*** Source extract Section Begins ***
4) Convince investors that this is a good idea.

Step four sounds difficult, but it's actually the easiest part of the process. See investors like safe investments, but they also want to give the appearance of being true maverick devil-take-all risk takers who live on the edge, movers and shakers, and generally men about town. Now, historically investment banking is a risky business, but savings and loan banking is pretty safe. Only there's a catch - you don't make a lot of money in the savings and loan business, compared to investment banking anyway. And what money you do make takes a long time. Patience doesn't exactly fit into the maverick investor image. So, a while back, some bright guy got the idea to bundle those Savings and Loan mortgages together, then turned the resulting bundle into a bond, and sold that to investors at a big fat commission - and in the process dumped the risk on the investor.


The bank loans money to a home buyer on a 30-year fixed mortgage at the current interest rate. If the principle was $180K at 5.5% annual interest, the total payback over 30 years is about $368K, i.e. the bank makes a profit of nearly $190K. The problem is that it takes thirty years. So, you take a bunch of those pink slips, bundle them together and sell them to an investment bank who uses them to power up Wall Street. Not only does the bank get their money now, they get a commission too.

For a bank, that's just about as good as it gets short of owning their own mint and printing press.

And in America, if it's good - well, then more is better, super-size me, Baby.
*** Source extract Section Ends ***
*** Given entries Section Begins ***
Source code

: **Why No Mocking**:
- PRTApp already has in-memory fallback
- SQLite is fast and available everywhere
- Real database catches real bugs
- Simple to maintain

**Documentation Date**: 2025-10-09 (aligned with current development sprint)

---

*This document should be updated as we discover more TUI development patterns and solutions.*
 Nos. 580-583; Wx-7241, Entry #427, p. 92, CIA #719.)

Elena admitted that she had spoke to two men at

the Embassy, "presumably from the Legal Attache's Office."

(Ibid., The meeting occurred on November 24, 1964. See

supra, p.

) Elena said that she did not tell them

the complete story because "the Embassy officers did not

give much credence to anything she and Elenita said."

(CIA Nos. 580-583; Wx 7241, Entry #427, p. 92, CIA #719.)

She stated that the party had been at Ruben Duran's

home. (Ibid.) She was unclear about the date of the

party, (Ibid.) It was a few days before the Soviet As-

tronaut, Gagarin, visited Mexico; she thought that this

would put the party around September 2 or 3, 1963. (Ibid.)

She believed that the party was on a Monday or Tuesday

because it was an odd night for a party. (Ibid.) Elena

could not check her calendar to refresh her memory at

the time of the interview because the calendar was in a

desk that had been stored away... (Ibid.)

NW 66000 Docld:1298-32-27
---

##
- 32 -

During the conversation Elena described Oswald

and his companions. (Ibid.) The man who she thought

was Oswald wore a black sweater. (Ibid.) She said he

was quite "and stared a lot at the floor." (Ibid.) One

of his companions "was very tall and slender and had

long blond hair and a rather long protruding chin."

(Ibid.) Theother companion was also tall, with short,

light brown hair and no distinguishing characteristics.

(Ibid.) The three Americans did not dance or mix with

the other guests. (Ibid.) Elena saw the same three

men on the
*** Given entries Section Ends ***
■ **What is expected**:
Extend the piece on bundling mortgages into bonds, starting right after its final line.

■ **Result**:
Now, at this point, those mortgages actually have some real value - the value of the physical properties they represent, and the promised moola over time. Bundle enough of them together, sort of like finding loose change in the couch cushions and putting it into coin rolls, and you're talking major bucks here. Trillions actually.

And everybody on Wall Street said predictably enough, "Hey! I gotta get me some of that!" And like crazed teenaged Hannah Montana fans rioting outside TicketMasters, investors rapidly began to lose their minds.

The problem was that there just wasn't enough people buying houses. How did they fix that? By applying the PT principle, of course. First, the S&L's started giving out loans to people who really, really couldn't afford them, using a variety of elaborate and convoluted scams like interest-only, balloon-payment, sub-prime mortgages to hide the fact that the buyer really never had any hope whatsoever of paying back the loan. Ever.

What? That's crazy you say? No bank is going to loan money to somebody who they know can't pay it back! That's insane.

Well, yeah, except that the S&L's didn't plan on getting their money back from the borrowers, they planned on getting it from Wall Street plus interest, and at the same time dump the inevitable loan default on the investment bank in one of the biggest bait & switch scams in history. And, they reasoned, nobody is getting hurt here, when the loans default the investment banks will repossess the properties in question, which we'll then buy back at bargain prices, and then sell those same batch of properties to another whole batch of suckers.

Shake, repeat as necessary until the cycle becomes self generating and self reinforcing - sort of like a perpetual motion machine of turd polishing.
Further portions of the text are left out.